Thursday 6 December 2012

Thomas Sowell’s Fiscal ‘Cliff Notes’

The always very quotable Thomas Sowell has some things to say about the follies of fiscal cliffs—and the real problem the “cliff” conceals.

Amid all the political and media hoopla about the "fiscal cliff" crisis, there are a few facts that are worth noting.
    First of all, despite all the melodrama about raising taxes on "the rich," even if that is done it will scarcely make a dent in the government's financial problems. Raising the tax rates on everybody in the top two percent will not get enough additional tax revenue to run the government for 10 days.
    And what will the government do to pay for the other 355 days in the year?

Taxing the rich is all about politics. It has nothing to do with economics. It’s the politics of envy—rolled out by Obama in this depression the same way Franklin Roosevelt rolled out his abuse of “economic royalists” in his.

All the political angst and moral melodrama about getting "the rich" to pay "their fair share" is part of a big charade… Taxing "the rich" will produce a drop in the bucket when compared to the staggering and unprecedented deficits of the Obama administration.
    No previous administration in the entire history of the nation ever finished the year with a trillion dollar deficit. The Obama administration has done so every single year. Yet political and media discussions of the financial crisis have been focused overwhelmingly on how to get more tax revenue to pay for past and future spending.

This is the real problem the phony problem is being used to conceal.

The very catchwords and phrases used by the Obama administration betray how phony this all is. For example, "We are just asking the rich to pay a little more."
    This is an insult to our intelligence. The government doesn't "ask" anybody to pay anything. It orders you to pay the taxes they impose and you can go to prison if you don't.

As we know, much of the money being over-spent has been shovelled out for decades by the entitlement state. In the name of “need, not greed.”  Much of what has been wasted in this last decade was shovelled out in the name of “stimulus,” or "investing in the industries of the future"—“all the fancy substitute words for plain old spending.”

The theory about "stimulus" is that government spending will stimulate private businesses and financial institutions to put more of their money into the economy, speeding up the recovery. But the fact that you call something a "stimulus" does not make it a stimulus.
   
Stimulus spending began during the Bush administration and has continued full blast during the Obama administration. But the end result is that both businesses and financial institutions have had record amounts of their own money sitting idle. The rate of circulation of money slowed down. All this is the opposite of stimulus.
   
What about "investing in the industries of the future"? Does the White House come equipped with a crystal ball? Calling government spending "investment" does not make it investment any more than calling spending "stimulus" makes it stimulate anything.
   
What in the world would lead anyone to think that politicians have some magic way of knowing what the industries of the future are? Thus far the Obama administration has repeatedly "invested" in the bankruptcies of the present, such as Solyndra.
   
Using lofty words to obscure tawdry realities extends beyond the White House.
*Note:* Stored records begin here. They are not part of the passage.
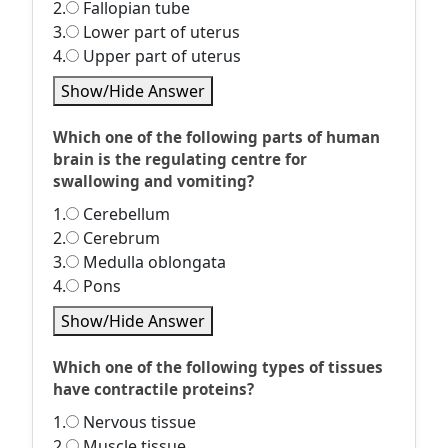
2.
Fallopian tube
3.
Lower part of uterus
4.
Upper part of uterus
Show/Hide Answer
Which one of the following parts of human
brain is the regulating centre for
swallowing and vomiting?
1.
Cerebellum
2.
Cerebrum
3.
Medulla oblongata
4.
Pons
Show/Hide Answer
Which one of the following types of tissues
have contractile proteins?
1.
Nervous tissue
2.
Muscle tissue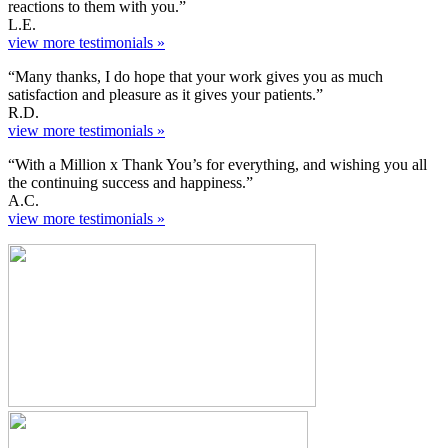
reactions to them with you.”
L.E.
view more testimonials »
“Many thanks, I do hope that your work gives you as much
satisfaction and pleasure as it gives your patients.”
R.D.
view more testimonials »
“With a Million x Thank You’s for everything, and wishing you all
the continuing success and happiness.”
A.C.
view more testimonials »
Referring to the Federal Reserve System's creation of hundreds of billions of new dollars out of thin air as "quantitative easing" makes it seem as if this is some soothing and esoteric process, rather than amounting essentially to nothing more than printing more money.
   
Debasing the value of money by creating more of it is nothing new or esoteric. Irresponsible governments have done this, not just for centuries, but for thousands of years.
   
It is a way to take people's wealth from them without having to openly raise taxes.

Hello, Russel Norman?

2 comments:

Sarasota said...

The scary thing for the US is that mandatory/entitlements spending plus interest already more or less equals the revenue collected. This will only get worse with time and the advent of Obamacare. And yet, all the Republicans and Democrats seem to care about is HOW to raise revenue.

Dinther said...

This remind me of the vide from bill Whittle that is a year old.